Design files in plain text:
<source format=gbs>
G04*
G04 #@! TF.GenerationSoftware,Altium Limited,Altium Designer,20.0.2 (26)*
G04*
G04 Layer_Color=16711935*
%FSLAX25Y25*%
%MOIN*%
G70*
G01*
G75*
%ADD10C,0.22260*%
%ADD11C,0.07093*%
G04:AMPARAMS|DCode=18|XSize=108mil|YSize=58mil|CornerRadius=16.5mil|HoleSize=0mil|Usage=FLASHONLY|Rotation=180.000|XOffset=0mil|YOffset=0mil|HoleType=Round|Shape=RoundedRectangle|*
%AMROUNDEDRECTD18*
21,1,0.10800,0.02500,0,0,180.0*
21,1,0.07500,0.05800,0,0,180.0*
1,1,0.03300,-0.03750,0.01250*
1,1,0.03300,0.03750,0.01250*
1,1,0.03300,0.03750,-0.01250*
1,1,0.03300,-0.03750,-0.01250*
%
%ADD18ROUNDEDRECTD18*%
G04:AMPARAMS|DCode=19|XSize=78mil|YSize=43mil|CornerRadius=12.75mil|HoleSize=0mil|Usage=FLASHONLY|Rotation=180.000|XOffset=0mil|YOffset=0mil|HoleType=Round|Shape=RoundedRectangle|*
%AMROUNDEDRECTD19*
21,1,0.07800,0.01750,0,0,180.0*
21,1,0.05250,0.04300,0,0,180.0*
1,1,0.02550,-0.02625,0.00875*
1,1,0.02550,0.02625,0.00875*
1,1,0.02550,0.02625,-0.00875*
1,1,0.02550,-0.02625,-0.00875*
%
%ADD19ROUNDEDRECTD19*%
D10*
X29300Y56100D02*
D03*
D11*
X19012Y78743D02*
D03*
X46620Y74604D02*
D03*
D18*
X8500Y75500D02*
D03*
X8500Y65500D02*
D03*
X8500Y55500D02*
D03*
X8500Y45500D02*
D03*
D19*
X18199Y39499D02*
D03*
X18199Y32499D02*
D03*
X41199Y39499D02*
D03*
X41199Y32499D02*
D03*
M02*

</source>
==
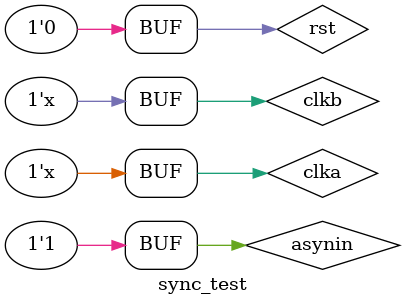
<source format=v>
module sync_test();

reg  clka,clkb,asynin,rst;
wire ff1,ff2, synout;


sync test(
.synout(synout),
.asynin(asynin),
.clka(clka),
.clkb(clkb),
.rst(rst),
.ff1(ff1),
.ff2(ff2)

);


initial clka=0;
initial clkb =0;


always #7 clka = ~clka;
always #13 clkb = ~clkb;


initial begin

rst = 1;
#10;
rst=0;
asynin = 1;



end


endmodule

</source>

→ JOB
Each line of the entries above that has the word "HoleSize" is to be copied.

→ OUTPUT OF THE TASK
G04:AMPARAMS|DCode=18|XSize=108mil|YSize=58mil|CornerRadius=16.5mil|HoleSize=0mil|Usage=FLASHONLY|Rotation=180.000|XOffset=0mil|YOffset=0mil|HoleType=Round|Shape=RoundedRectangle|*
G04:AMPARAMS|DCode=19|XSize=78mil|YSize=43mil|CornerRadius=12.75mil|HoleSize=0mil|Usage=FLASHONLY|Rotation=180.000|XOffset=0mil|YOffset=0mil|HoleType=Round|Shape=RoundedRectangle|*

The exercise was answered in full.